On other systems, for example ones on which one can write protect main flash pages, one might put the Linux image being used as a bootloader into such write protected pages. The NAND flash on our system lacks page level write protect bits, and therefore for robustness sake, we decided we want Linux as bootloader to also fit into the the ROM with LinuxBIOS (and the embedded controller code). The actual cost turned out to be almost identical to using a commercial BIOS.
Video of a LinuxBIOS boot on OLPC
Here's a video of LinuxBIOS booting Linux on a rev a board. The movie
Hardware Limitations
We are limited to the 1MB of serial flash that's available in the OLPC board. Into this space (mostly compressed) must fit:
- the LinuxBIOS code that sets up the basic hardware.
- the VSA (Virtual System Architecture code) that emulates many of the legacy devices on the Geode.
- 64kb of code for the embedded controller, used for keyboard and power management functions.
- A Linux kernel (configured to be small), that includes a USB stack. It now appears likely we'll also be able to fit a full networking stack into the serial flash as well, when work is completed on converting to LZMA compression.

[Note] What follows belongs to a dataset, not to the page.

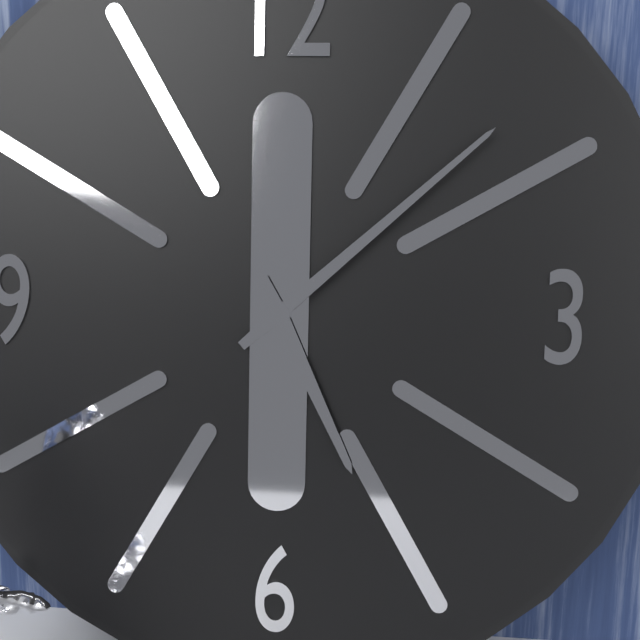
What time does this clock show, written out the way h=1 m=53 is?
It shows h=5 m=8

If the networking stack cannot fit into the serial flash, we'll put the stack as a module in a partition on the NAND flash, but this is less robust and more prone to corruption than the serial flash. In order to complete functionality sooner rather than later, we will take this route until the compression work can be merged.

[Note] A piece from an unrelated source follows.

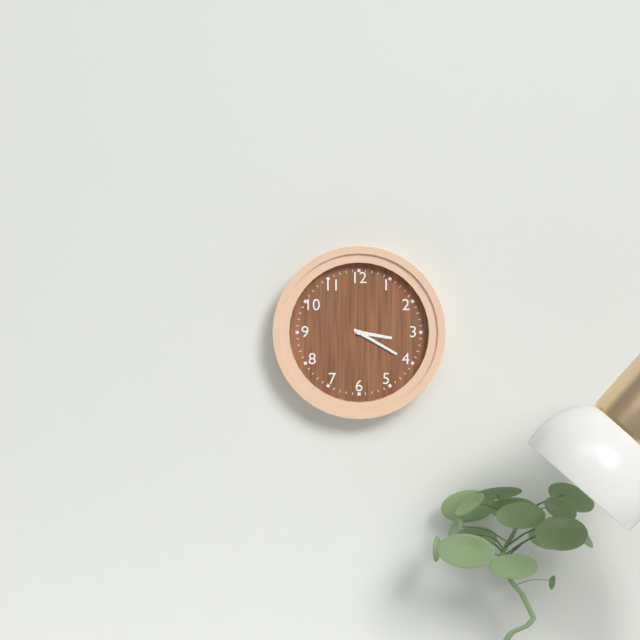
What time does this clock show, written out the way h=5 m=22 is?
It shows h=3 m=20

- An initrd (in memory file system) with busybox and scripts for installation.
- Any icons we use for installation, which may avoid localization headaches.

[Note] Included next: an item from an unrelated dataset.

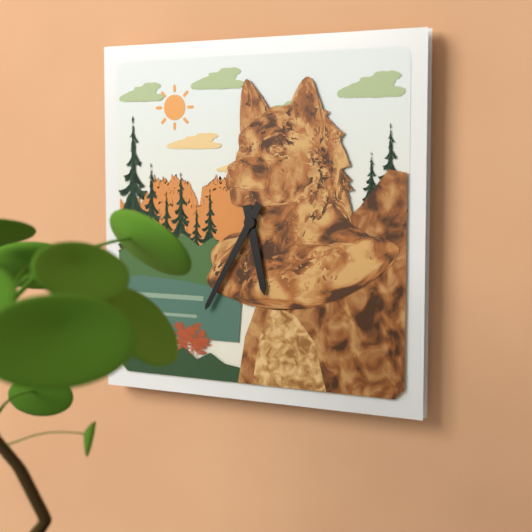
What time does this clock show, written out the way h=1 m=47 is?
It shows h=5 m=35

Since recovery of a board that has been mis-flashed can be extremely difficult if the 64kb of code the EC uses is damaged, and we need some place to store a serial number, keyboard type, and similar information, we are going to write the serial flash in two independent pieces:
- this 64kb region, which we hope will never be updated in the field
- the rest of the serial flash, which might have to be updated in the field.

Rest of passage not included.